We decided to go the harder, but much more rewarding route:
- We serve clients with specific knowledge / taxonomy so data-heavy organisations ranging from manufacturers, real estate corporations to public entities,
- Their information landscape is complex, enabling people to get information they need in mission and time critical situations.
- We’re at intersection of service intelligence and data management. We focus on customer support. But not the bot/tickets kind of customer support
That means that we needed to put aside everything else, such as solving problems which our tech is an equally good fit but are too far away from serving the main customer:
- HR — such tech could help with faster onboarding
- Marketing/Sales — it could help with pre-quoting since your employees would be able to search through similar projects that have been quoted/done in the past and build on top of that.
- M&A — unifying taxonomy
A common denominator˙
Right now we work mainly with manufacturing clients AND also the UK Police.

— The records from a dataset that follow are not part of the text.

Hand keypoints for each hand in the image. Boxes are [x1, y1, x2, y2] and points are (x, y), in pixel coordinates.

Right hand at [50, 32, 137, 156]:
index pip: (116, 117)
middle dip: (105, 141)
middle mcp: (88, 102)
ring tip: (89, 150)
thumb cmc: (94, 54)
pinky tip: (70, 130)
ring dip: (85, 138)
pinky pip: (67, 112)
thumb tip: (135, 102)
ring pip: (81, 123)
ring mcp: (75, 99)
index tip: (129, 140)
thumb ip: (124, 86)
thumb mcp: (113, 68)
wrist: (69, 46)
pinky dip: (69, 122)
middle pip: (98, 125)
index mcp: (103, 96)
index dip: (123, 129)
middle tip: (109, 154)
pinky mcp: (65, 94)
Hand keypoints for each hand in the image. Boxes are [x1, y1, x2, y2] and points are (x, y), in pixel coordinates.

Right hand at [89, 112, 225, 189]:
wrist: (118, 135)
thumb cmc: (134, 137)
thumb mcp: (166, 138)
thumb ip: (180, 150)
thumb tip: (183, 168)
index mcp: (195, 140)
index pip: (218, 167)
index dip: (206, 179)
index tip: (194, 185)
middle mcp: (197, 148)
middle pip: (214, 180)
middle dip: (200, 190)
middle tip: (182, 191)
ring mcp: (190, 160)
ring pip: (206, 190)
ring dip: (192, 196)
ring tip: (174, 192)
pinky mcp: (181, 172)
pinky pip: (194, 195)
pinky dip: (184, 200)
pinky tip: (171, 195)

It may seem unrelated at first, but if you think about it, in case of the latter, the citizen is a *customer* who needs help in a time sensitive situation, while officers need help navigating through a complex, interconnected landscape of constantly changing information.

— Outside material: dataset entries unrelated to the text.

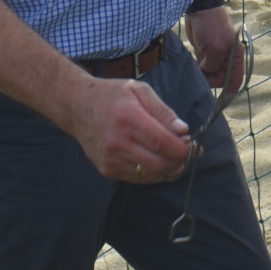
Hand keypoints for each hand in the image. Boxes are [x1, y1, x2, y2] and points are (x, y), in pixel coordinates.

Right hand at [68, 75, 191, 181]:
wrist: (77, 107)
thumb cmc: (112, 95)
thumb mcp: (140, 91)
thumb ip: (163, 111)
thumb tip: (183, 131)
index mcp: (129, 119)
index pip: (163, 143)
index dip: (183, 149)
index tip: (193, 146)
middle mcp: (118, 142)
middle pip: (159, 164)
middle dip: (179, 161)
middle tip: (186, 152)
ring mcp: (111, 159)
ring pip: (150, 175)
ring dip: (167, 168)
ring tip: (172, 155)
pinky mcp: (107, 169)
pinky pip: (138, 178)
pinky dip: (152, 172)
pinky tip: (155, 158)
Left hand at [186, 5, 244, 90]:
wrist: (199, 9)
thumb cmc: (211, 26)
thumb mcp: (215, 48)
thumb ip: (212, 66)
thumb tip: (205, 74)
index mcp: (235, 56)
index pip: (236, 80)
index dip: (229, 91)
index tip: (219, 99)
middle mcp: (227, 58)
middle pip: (220, 79)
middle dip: (210, 80)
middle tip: (200, 74)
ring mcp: (215, 56)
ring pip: (209, 74)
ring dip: (202, 74)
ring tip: (197, 64)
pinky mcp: (204, 52)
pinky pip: (201, 67)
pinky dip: (197, 67)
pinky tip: (194, 60)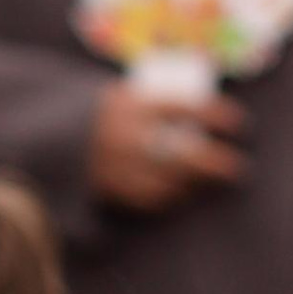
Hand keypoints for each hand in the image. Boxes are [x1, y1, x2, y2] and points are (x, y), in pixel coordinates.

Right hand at [87, 78, 247, 214]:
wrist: (53, 137)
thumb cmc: (102, 114)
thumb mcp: (124, 95)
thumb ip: (157, 100)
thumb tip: (204, 104)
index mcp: (133, 105)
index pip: (186, 109)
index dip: (217, 116)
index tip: (239, 123)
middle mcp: (126, 137)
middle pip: (183, 154)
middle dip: (216, 162)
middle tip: (238, 166)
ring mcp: (117, 166)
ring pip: (169, 181)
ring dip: (197, 183)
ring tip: (214, 179)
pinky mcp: (109, 188)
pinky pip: (149, 198)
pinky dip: (171, 196)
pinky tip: (184, 192)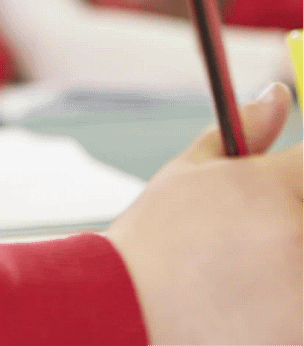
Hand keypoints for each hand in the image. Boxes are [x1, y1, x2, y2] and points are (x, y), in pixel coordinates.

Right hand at [106, 83, 302, 345]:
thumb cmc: (156, 241)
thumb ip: (247, 133)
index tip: (292, 182)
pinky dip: (288, 303)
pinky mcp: (302, 335)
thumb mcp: (190, 173)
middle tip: (267, 230)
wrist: (131, 315)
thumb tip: (279, 95)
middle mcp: (300, 237)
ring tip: (253, 272)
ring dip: (290, 261)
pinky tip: (255, 302)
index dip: (301, 173)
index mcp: (276, 189)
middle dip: (294, 214)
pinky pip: (302, 307)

As a result, we’re constantly addressing the following challenges:
- Compliant data — fake news/ bots — whom to trust?
- Legacy systems — it’s impossible to replace them as they are seen as strategic investment. And rightly so, since they define and make your company different from your competitors. We need to make sure clients have a way of utilising and connecting information from such systems as inter-connected information is knowledge, unconnected information is a dead information.

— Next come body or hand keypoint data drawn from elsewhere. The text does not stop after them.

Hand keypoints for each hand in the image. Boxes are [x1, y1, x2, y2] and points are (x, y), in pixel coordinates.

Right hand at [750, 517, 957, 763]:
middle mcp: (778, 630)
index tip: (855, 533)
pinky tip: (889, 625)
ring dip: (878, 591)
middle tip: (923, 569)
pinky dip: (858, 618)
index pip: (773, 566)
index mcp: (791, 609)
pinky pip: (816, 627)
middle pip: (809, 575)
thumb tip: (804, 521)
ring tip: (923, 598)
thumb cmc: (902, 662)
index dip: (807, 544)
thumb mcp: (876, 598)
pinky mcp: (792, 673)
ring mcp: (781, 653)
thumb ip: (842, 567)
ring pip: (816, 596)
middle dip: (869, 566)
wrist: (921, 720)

- Too much data (cleaning, hiding irrelevant one? Defining priorities for different type of users)
- Collective wisdom — probably problem x has been solved already; how can you tap into that resource without getting confused where and whom to ask?
- Language barrier — some materials are available and made by teams in different languages or countries — but how can you know that? Language is a silo by itself.
All in all, technology is the least important piece of a puzzle. Tech is just a tool that allows us humans to get better of us.
Technology should serve the people˙ Not the other way around˙
We’re on the mission to giving control back to people over how they interact with data and the knowledge unlocked in it. Our grand vision is to provide a one place for holistic knowledge within a company — think of it as your best colleague who always knows where a relevant information is or who may know / have worked on something similar to what you’re working on now. Right now we apply it to service performance but we have an appetite to become an interconnected platform with building blocks, modules which you pick and match as you need.
What I learned over these years is that technology isn’t the biggest challenge. Culture is.
(T. Fountaine, B. McCarthy, and T. Saleh)
We’re working on simplifying our messaging even more but I am aware that is a never ending process. Onwards and upwards!
For those who survived such long post and haven’t opened trillion tabs in the meantime — I salute you.